Exercise prompt:
Wherever a line in the data below holds "down", copy that line.

Dataset:
——

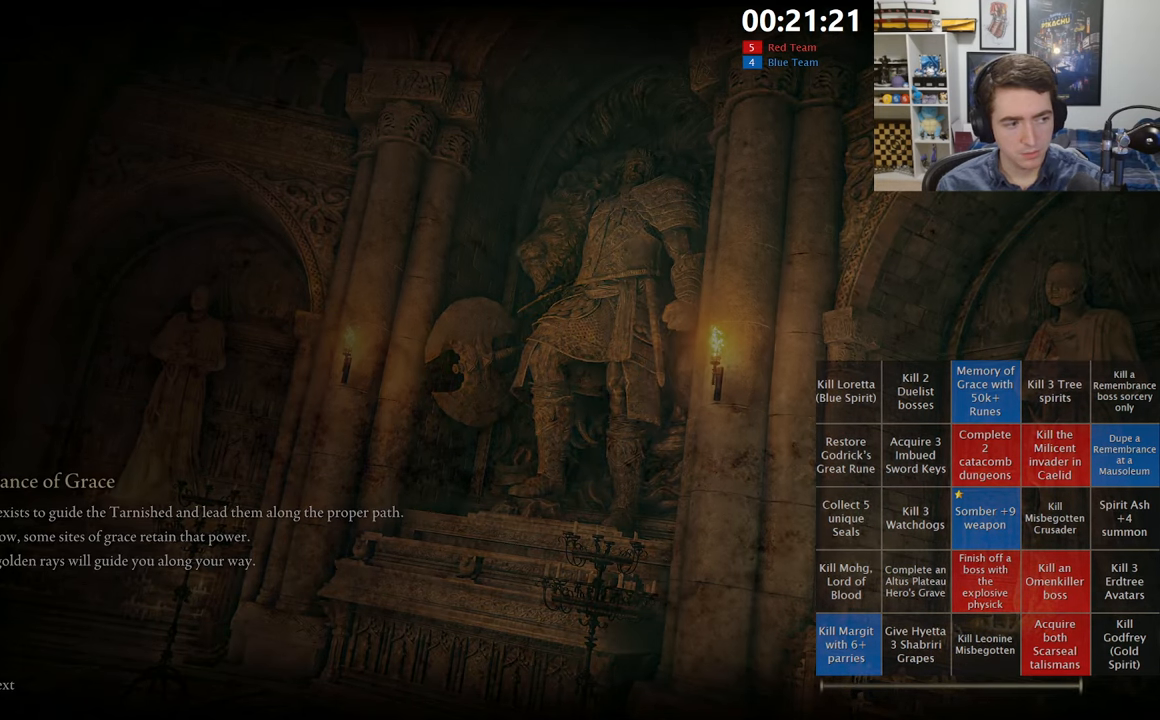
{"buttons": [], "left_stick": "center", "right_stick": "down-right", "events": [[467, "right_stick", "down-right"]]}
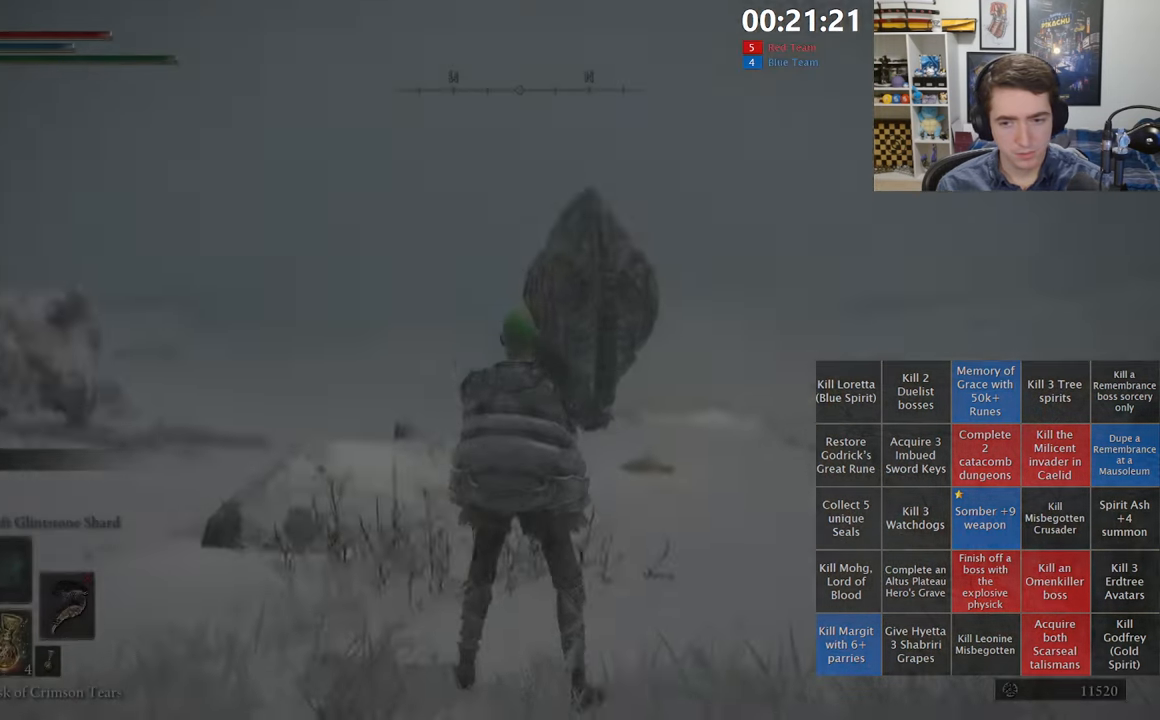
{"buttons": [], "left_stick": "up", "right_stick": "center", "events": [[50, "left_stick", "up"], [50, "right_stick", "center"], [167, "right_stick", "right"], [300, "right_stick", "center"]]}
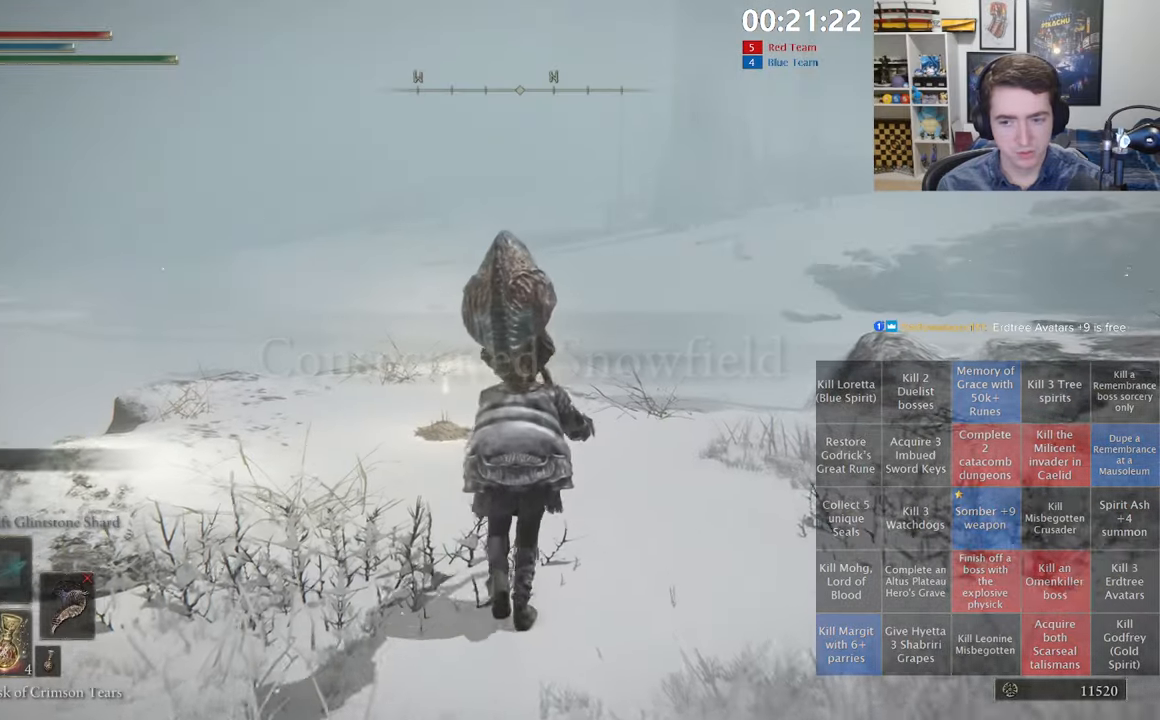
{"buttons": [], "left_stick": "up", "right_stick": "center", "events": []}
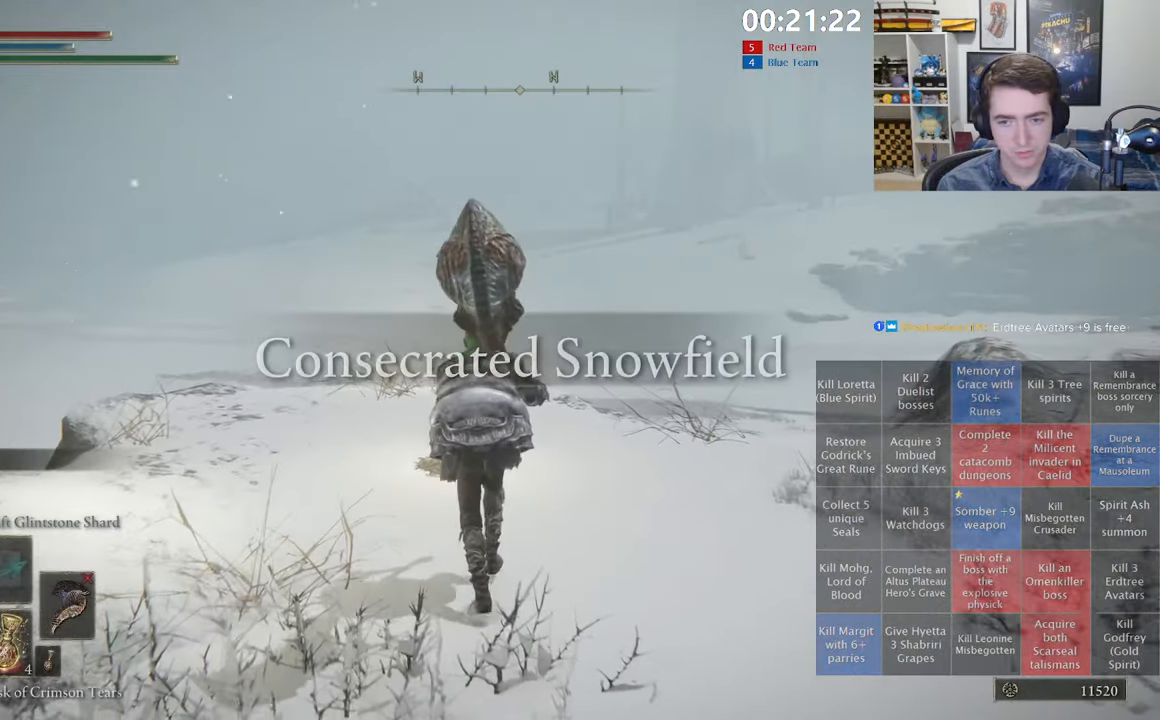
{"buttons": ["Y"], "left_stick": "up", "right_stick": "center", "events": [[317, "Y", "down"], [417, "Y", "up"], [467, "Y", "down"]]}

——

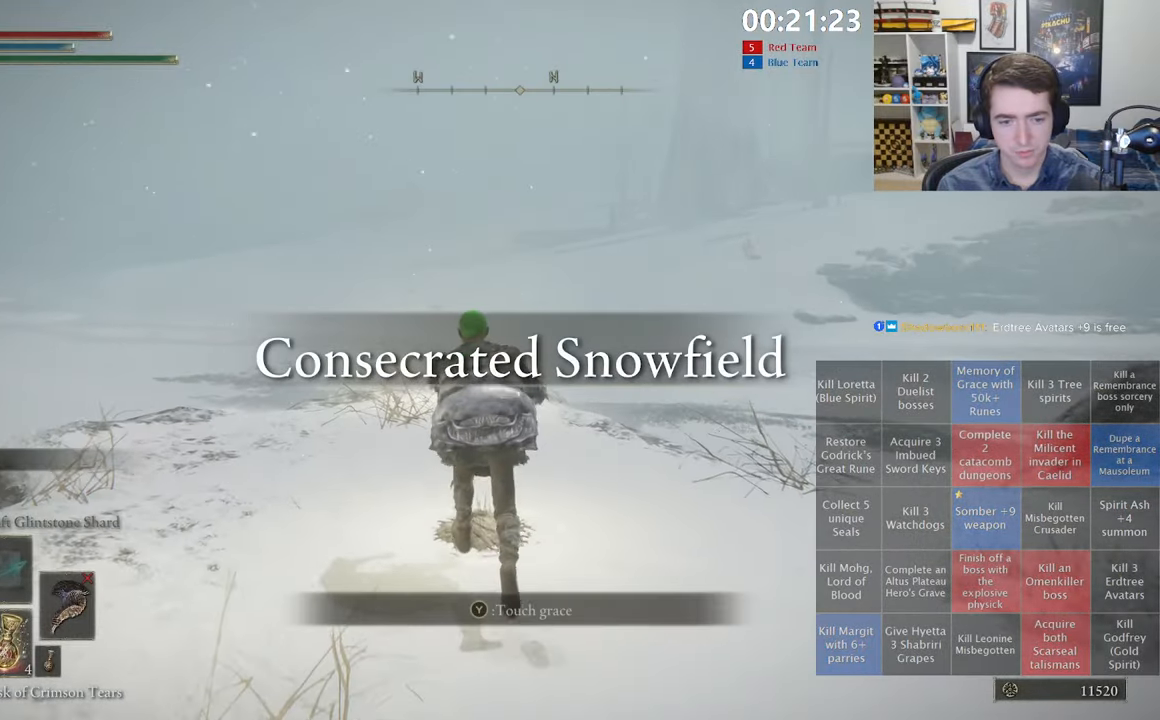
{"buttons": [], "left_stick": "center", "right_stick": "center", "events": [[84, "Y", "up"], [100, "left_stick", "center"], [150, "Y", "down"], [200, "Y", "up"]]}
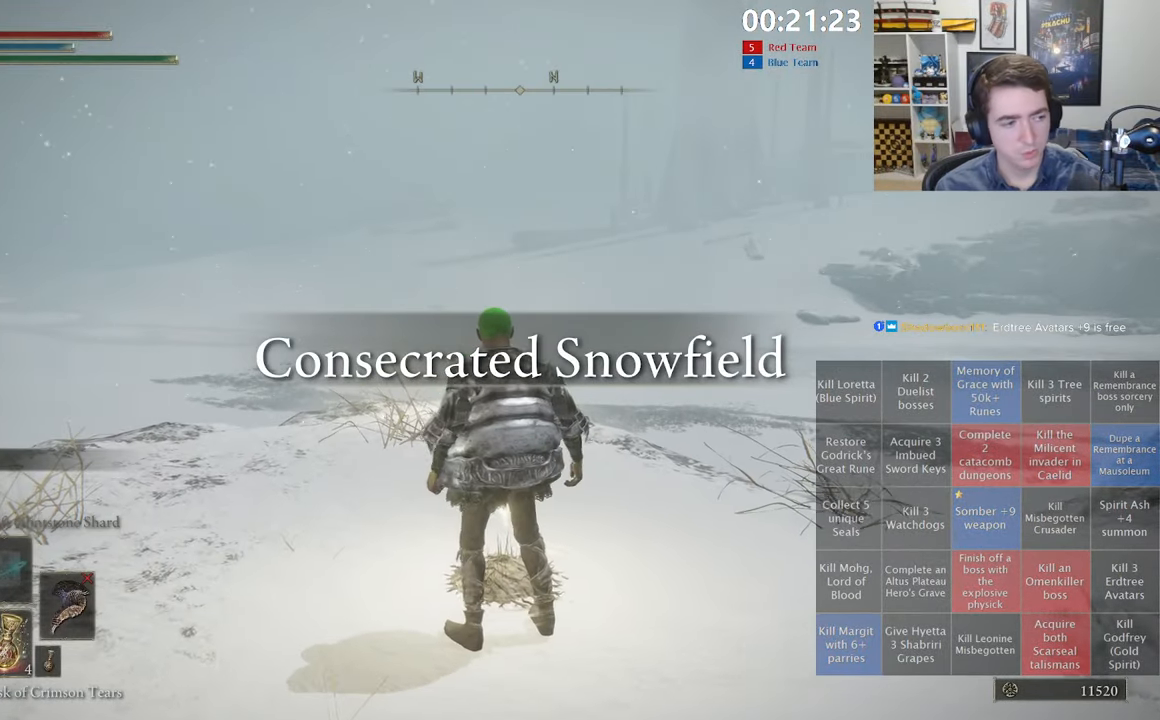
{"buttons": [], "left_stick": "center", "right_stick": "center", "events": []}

——

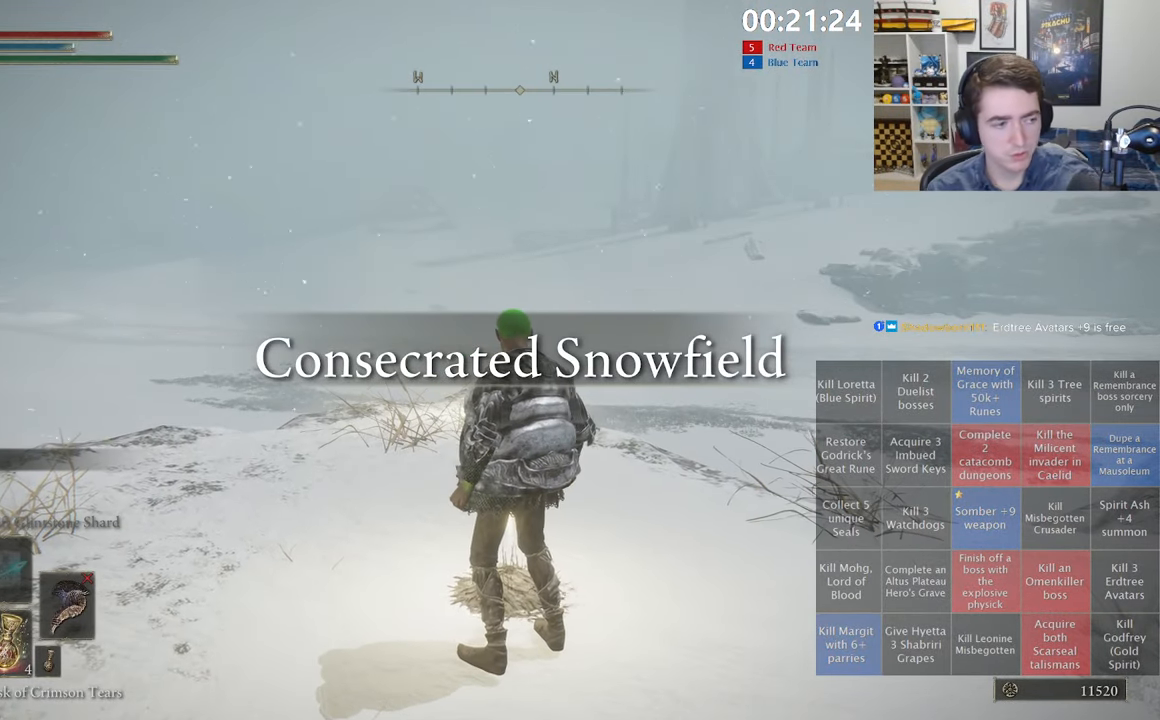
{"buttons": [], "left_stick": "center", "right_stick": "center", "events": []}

——

Output below:
{"buttons": [], "left_stick": "center", "right_stick": "down-right", "events": [[467, "right_stick", "down-right"]]}
{"buttons": ["Y"], "left_stick": "up", "right_stick": "center", "events": [[317, "Y", "down"], [417, "Y", "up"], [467, "Y", "down"]]}
{"buttons": [], "left_stick": "center", "right_stick": "center", "events": [[84, "Y", "up"], [100, "left_stick", "center"], [150, "Y", "down"], [200, "Y", "up"]]}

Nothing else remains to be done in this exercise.